─── 原文 ───

祖父母と孫のフォークロア
親子2世帯が同居を考える際に、
大きな理由の一つとなるキーワードは「子育て」。
祖父母は孫を慈しみ、孫は祖父母を慕い、
その絆は親子間のそれよりも、強いことがあります。
両者の間には何があるのかを、民俗学的にひもときました。
文、写真=近藤夏織子
祖父母と子どもの間には
特別な交歓がある
「子どもの頃、お祖母さん、お祖父さんが教えてくれたことは、今でもよお覚えてる」。
古老の口から語られる、時を超えた古き声。大勢の古老への聞き取りをさせていただくなかで最も心の深層に響くのは、彼らの祖父母の話だ。
古老たちの遠い記憶に細胞が共鳴するのか、神秘的ななにかが心に浸透していくのを感じる。この透明な感覚の彼方に呼び起こされるのは、生きていたらちょうど100歳になっていたであろう、今は亡き田舎の祖母の姿。そして古老の昔話が極まったとき私の心の奥から子ども時代の感覚が蘇ってくるのだ。

───

実施事項 1: 祖父母と孫のフォークロアによると、大勢の古老への聞き取りのなかで心の深層に最も響くのは何ですか？
実施事項 2: 祖父母と孫のフォークロアの文章を、最後の一文に続けて書き継いでください。

─── 確認対象データ ───

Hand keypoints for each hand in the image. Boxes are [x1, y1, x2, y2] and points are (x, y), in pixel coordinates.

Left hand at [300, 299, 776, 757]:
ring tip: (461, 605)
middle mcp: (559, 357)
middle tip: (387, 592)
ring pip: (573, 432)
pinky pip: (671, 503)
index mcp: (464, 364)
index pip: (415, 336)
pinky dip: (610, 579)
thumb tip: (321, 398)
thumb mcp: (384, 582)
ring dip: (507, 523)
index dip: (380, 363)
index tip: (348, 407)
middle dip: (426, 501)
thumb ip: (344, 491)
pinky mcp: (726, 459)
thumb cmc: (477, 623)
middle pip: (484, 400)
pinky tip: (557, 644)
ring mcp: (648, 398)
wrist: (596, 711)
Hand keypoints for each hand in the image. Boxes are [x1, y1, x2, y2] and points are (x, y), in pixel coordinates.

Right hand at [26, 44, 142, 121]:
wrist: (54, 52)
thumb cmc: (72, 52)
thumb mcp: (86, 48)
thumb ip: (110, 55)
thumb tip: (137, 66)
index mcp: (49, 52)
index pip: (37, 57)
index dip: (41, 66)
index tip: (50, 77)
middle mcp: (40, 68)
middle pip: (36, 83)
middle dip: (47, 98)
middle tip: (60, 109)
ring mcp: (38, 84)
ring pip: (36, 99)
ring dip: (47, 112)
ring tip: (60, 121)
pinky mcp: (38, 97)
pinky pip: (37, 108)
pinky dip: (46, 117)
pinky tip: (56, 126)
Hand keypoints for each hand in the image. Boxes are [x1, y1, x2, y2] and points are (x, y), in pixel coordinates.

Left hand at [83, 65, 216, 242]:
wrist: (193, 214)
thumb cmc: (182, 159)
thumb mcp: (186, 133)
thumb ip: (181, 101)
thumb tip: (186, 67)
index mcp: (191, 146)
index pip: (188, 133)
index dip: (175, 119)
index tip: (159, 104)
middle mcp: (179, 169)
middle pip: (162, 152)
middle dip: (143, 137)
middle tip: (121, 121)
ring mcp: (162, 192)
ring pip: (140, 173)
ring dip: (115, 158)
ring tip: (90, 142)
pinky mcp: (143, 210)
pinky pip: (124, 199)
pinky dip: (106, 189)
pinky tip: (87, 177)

───

結果 1: 古老たちが語る、彼らの祖父母の話です。

結果 2:
目の前の古老を通して、田舎の亡き祖母が語りかけてくれているような不思議な感覚。さらに言うならば、亡き祖母を超えて、神仏からのメッセージのように感じられるときすらある。そんなときは取材メモを取る手が止まり、ただその場の体験を全身全霊で吸収しようとする、子どものような私がいる。
この不思議な感覚から確信できることがある。時として、祖父母と子どもの間には、霊的な交歓がなされているのだ、と。
唄や語りが孕む
伝承の力
かつての農村では、小さな子どもたちの見守り役は決まって祖父母であった。若夫婦はそろって田畑の重労働に出かけるので、小さな子どもは祖父母に預けるしかない。隠居したとはいえ、祖父母にもそれなりの畑仕事があり、筵や菰、縄や草履などをつくる藁仕事、織物にまつわる仕事もある。そこで、仕事をしながらの子守になるわけだが、そこで力を発揮したのは、唄や語りであった。
大和高原で育った今の80歳代以上の古老は、実に唄に長けている。音程の正しさなどという観点から得手というのではなく、とにかくその方独自の味がある。山間に生まれ、大地を這うようにして田畑を耕してきた古老たち。その語りには、謡いのような抑揚があり、なによりも大地の気が漂う滋味がある。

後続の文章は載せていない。